* [DATA SUPPLIED]:
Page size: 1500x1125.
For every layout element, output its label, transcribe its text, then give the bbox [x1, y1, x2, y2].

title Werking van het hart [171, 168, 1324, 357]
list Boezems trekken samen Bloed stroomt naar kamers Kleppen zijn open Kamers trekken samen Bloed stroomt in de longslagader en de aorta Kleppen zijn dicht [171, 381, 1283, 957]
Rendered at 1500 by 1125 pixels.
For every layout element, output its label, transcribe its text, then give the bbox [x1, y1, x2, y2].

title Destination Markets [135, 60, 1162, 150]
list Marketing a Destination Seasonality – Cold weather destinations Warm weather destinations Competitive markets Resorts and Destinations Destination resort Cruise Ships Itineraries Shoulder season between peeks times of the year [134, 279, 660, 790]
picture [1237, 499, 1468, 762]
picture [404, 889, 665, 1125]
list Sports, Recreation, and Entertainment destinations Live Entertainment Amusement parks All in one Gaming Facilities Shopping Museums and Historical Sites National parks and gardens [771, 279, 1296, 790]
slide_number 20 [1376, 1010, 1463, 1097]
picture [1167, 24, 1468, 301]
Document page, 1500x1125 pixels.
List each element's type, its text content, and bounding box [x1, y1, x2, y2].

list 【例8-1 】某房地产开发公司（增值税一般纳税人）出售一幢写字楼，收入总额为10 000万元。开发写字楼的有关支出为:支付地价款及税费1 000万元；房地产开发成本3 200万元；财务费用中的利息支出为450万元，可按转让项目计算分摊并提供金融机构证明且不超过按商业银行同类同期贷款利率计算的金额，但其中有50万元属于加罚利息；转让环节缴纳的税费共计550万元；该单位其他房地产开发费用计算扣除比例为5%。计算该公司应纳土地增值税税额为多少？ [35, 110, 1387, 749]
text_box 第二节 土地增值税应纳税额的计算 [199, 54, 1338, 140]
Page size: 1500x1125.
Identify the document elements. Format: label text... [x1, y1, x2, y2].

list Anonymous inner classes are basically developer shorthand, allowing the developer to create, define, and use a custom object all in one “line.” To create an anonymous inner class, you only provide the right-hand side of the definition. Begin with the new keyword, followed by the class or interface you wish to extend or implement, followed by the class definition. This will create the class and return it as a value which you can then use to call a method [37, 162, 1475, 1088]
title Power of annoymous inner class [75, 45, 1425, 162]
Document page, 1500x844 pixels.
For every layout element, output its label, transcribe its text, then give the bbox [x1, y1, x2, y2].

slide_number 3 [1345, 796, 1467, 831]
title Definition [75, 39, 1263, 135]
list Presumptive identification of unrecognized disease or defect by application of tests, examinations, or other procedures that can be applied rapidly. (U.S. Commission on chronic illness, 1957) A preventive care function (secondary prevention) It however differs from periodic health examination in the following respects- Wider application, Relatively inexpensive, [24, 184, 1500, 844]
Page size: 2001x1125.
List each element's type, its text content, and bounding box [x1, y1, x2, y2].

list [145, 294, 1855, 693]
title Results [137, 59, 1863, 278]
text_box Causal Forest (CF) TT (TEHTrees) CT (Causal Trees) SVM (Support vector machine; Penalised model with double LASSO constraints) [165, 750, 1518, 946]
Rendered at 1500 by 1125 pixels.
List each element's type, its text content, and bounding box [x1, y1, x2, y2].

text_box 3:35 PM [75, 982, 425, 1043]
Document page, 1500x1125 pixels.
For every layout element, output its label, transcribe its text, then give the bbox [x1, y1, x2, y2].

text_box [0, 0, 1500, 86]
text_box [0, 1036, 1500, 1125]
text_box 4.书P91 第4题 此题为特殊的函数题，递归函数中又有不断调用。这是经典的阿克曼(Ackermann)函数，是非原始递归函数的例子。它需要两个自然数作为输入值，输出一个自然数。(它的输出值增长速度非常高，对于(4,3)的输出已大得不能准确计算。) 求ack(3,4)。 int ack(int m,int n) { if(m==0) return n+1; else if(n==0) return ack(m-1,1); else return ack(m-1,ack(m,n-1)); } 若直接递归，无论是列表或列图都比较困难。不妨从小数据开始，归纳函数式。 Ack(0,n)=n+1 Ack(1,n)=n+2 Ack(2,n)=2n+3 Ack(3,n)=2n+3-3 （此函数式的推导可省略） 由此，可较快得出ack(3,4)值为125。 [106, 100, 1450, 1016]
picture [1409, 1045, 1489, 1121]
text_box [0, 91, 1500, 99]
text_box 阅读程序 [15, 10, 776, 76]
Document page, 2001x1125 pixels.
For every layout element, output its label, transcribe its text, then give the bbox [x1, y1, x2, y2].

* [EXERCISE DESCRIPTION]: Each line of the listing should be reproduced without any alteration.

* [OUTPUT OF THE TASK]:
Page size: 1500x1125.
For every layout element, output its label, transcribe its text, then give the bbox [x1, y1, x2, y2].

title Werking van het hart [171, 168, 1324, 357]
list Boezems trekken samen Bloed stroomt naar kamers Kleppen zijn open Kamers trekken samen Bloed stroomt in de longslagader en de aorta Kleppen zijn dicht [171, 381, 1283, 957]
Rendered at 1500 by 1125 pixels.
For every layout element, output its label, transcribe its text, then give the bbox [x1, y1, x2, y2].

title Destination Markets [135, 60, 1162, 150]
list Marketing a Destination Seasonality – Cold weather destinations Warm weather destinations Competitive markets Resorts and Destinations Destination resort Cruise Ships Itineraries Shoulder season between peeks times of the year [134, 279, 660, 790]
picture [1237, 499, 1468, 762]
picture [404, 889, 665, 1125]
list Sports, Recreation, and Entertainment destinations Live Entertainment Amusement parks All in one Gaming Facilities Shopping Museums and Historical Sites National parks and gardens [771, 279, 1296, 790]
slide_number 20 [1376, 1010, 1463, 1097]
picture [1167, 24, 1468, 301]
Document page, 1500x1125 pixels.
List each element's type, its text content, and bounding box [x1, y1, x2, y2].

list 【例8-1 】某房地产开发公司（增值税一般纳税人）出售一幢写字楼，收入总额为10 000万元。开发写字楼的有关支出为:支付地价款及税费1 000万元；房地产开发成本3 200万元；财务费用中的利息支出为450万元，可按转让项目计算分摊并提供金融机构证明且不超过按商业银行同类同期贷款利率计算的金额，但其中有50万元属于加罚利息；转让环节缴纳的税费共计550万元；该单位其他房地产开发费用计算扣除比例为5%。计算该公司应纳土地增值税税额为多少？ [35, 110, 1387, 749]
text_box 第二节 土地增值税应纳税额的计算 [199, 54, 1338, 140]
Page size: 1500x1125.
Identify the document elements. Format: label text... [x1, y1, x2, y2].

list Anonymous inner classes are basically developer shorthand, allowing the developer to create, define, and use a custom object all in one “line.” To create an anonymous inner class, you only provide the right-hand side of the definition. Begin with the new keyword, followed by the class or interface you wish to extend or implement, followed by the class definition. This will create the class and return it as a value which you can then use to call a method [37, 162, 1475, 1088]
title Power of annoymous inner class [75, 45, 1425, 162]
Document page, 1500x844 pixels.
For every layout element, output its label, transcribe its text, then give the bbox [x1, y1, x2, y2].

slide_number 3 [1345, 796, 1467, 831]
title Definition [75, 39, 1263, 135]
list Presumptive identification of unrecognized disease or defect by application of tests, examinations, or other procedures that can be applied rapidly. (U.S. Commission on chronic illness, 1957) A preventive care function (secondary prevention) It however differs from periodic health examination in the following respects- Wider application, Relatively inexpensive, [24, 184, 1500, 844]
Page size: 2001x1125.
List each element's type, its text content, and bounding box [x1, y1, x2, y2].

list [145, 294, 1855, 693]
title Results [137, 59, 1863, 278]
text_box Causal Forest (CF) TT (TEHTrees) CT (Causal Trees) SVM (Support vector machine; Penalised model with double LASSO constraints) [165, 750, 1518, 946]
Rendered at 1500 by 1125 pixels.
List each element's type, its text content, and bounding box [x1, y1, x2, y2].

text_box 3:35 PM [75, 982, 425, 1043]
Document page, 1500x1125 pixels.
For every layout element, output its label, transcribe its text, then give the bbox [x1, y1, x2, y2].

text_box [0, 0, 1500, 86]
text_box [0, 1036, 1500, 1125]
text_box 4.书P91 第4题 此题为特殊的函数题，递归函数中又有不断调用。这是经典的阿克曼(Ackermann)函数，是非原始递归函数的例子。它需要两个自然数作为输入值，输出一个自然数。(它的输出值增长速度非常高，对于(4,3)的输出已大得不能准确计算。) 求ack(3,4)。 int ack(int m,int n) { if(m==0) return n+1; else if(n==0) return ack(m-1,1); else return ack(m-1,ack(m,n-1)); } 若直接递归，无论是列表或列图都比较困难。不妨从小数据开始，归纳函数式。 Ack(0,n)=n+1 Ack(1,n)=n+2 Ack(2,n)=2n+3 Ack(3,n)=2n+3-3 （此函数式的推导可省略） 由此，可较快得出ack(3,4)值为125。 [106, 100, 1450, 1016]
picture [1409, 1045, 1489, 1121]
text_box [0, 91, 1500, 99]
text_box 阅读程序 [15, 10, 776, 76]
Document page, 2001x1125 pixels.
For every layout element, output its label, transcribe its text, then give the bbox [x1, y1, x2, y2].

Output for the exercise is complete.